The successful recipe of a SaaS business is to acquire customers at relatively low costs and keep them happy for an extended period.
Thus, Customer Acquisition Cost (CAC) and Lifetime Value (LTV) are key metrics for a SaaS business.
CAC is calculated as the total cost of acquiring customers (Sales & Marketing), divided by the total number of customers acquired over a given period.
LTV is the average gross revenue customers will generate throughout their lifetime as customers of the business. The LTV metric is then calculated as the Average Revenue Per User (ARPU) * Gross Margins / Churn Rate.
So, what is the beauty of the LTV-CAC Ratio for a tech SaaS business?
An LTV-CAC Ratio exceeding 3 generally indicates that a tech SaaS business is sound.

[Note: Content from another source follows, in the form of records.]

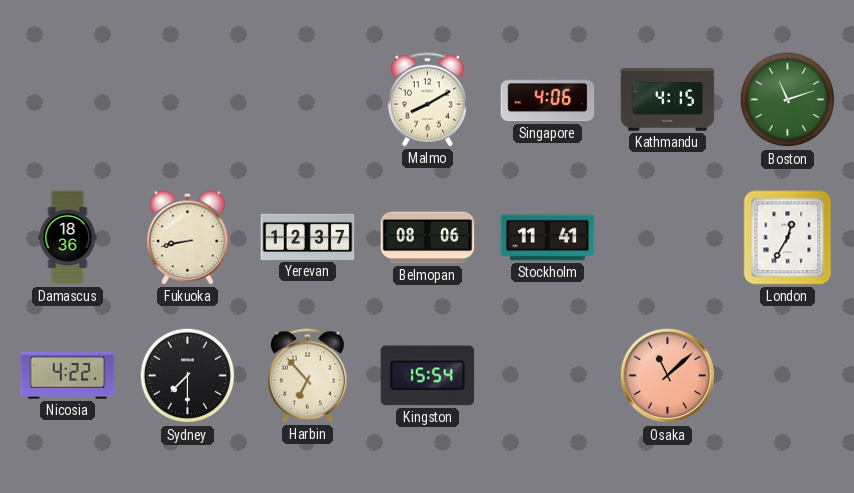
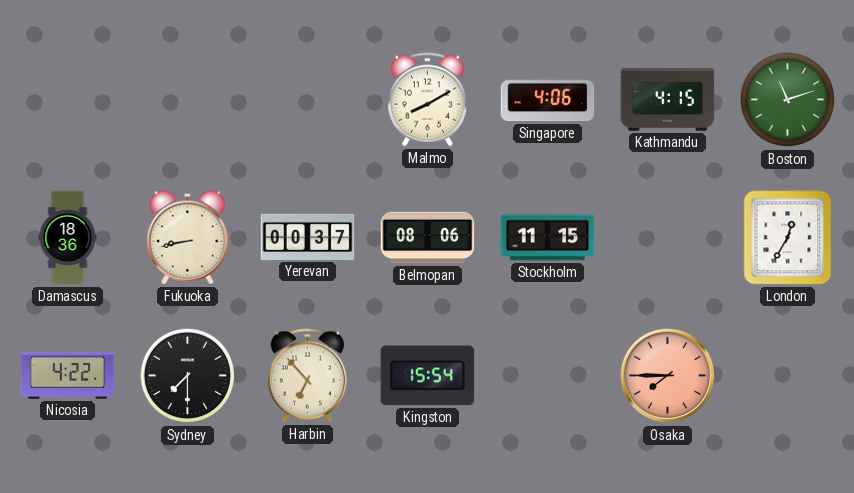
Yerevan: 12:37 -> 00:37
Stockholm: 11:41 -> 11:15
Osaka: 11:08 -> 7:45
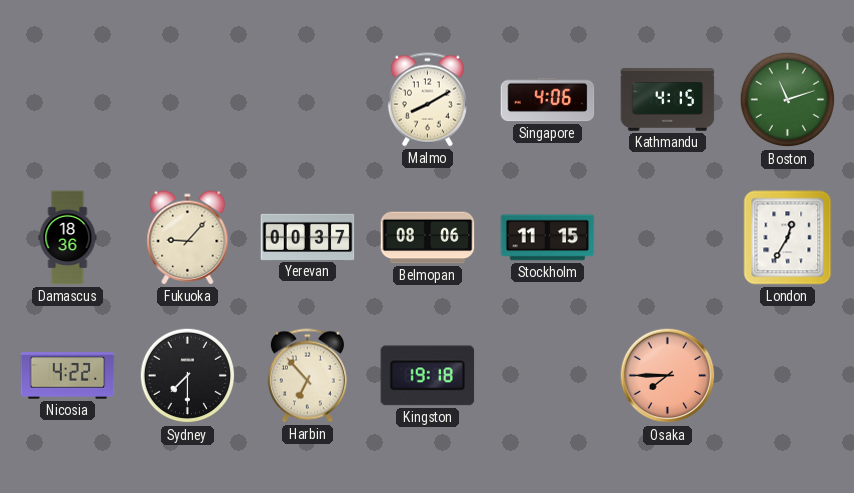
Fukuoka: 8:43 -> 9:07
Kingston: 15:54 -> 19:18
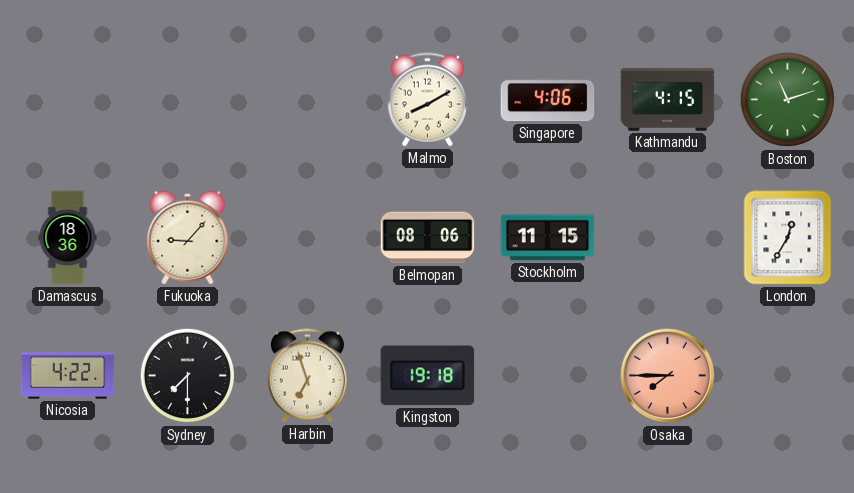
Yerevan: 00:37 -> none
Harbin: 6:53 -> 6:57
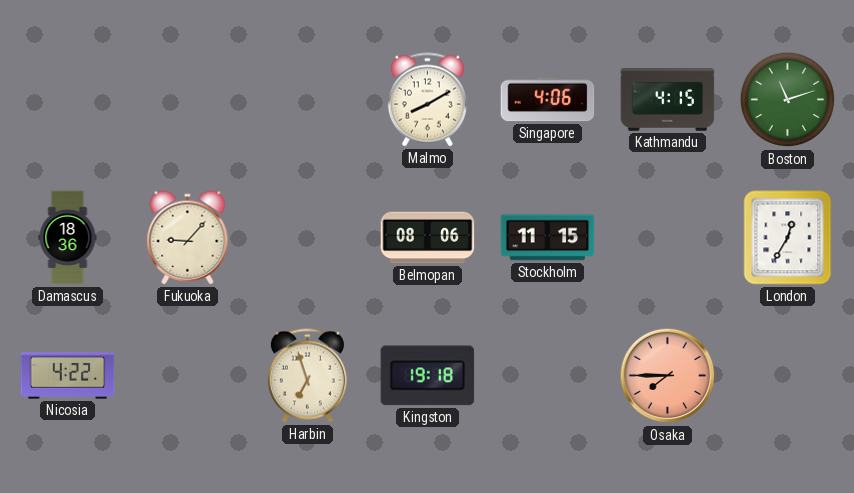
Sydney: 7:30 -> none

a) Tech SaaS businesses typically enjoy very high gross margins, ranging between 70%-80%, in contrast to the 10%-20% gross margins of tech-enabled businesses, where technology is not the core offering
b) Customers usually stick to SaaS solutions, which ditches churn rates
c) Because of the usually high numerator coming from a) high gross margins and b) low churn rates, tech SaaS businesses can more easily calibrate their sales impetus
However, there are caveats associated with the LTV-CAC Ratio:
* It lacks significance for early-stage companies, since they still do not enjoy scale and audience diversity
* CAC increases when targeting new audiences since they are harder to acquire and convert
* CAC tends to grow faster than what the brand can compensate for
* On order to keep the product competitiveness and, thus, low churn rates, R&D for new bells & thrills becomes a never-ending process
VC and PE money has been pouring into high LTV-CAC Ratio tech SaaS businesses with reason. Once reaching a certain scale they become money-making machines.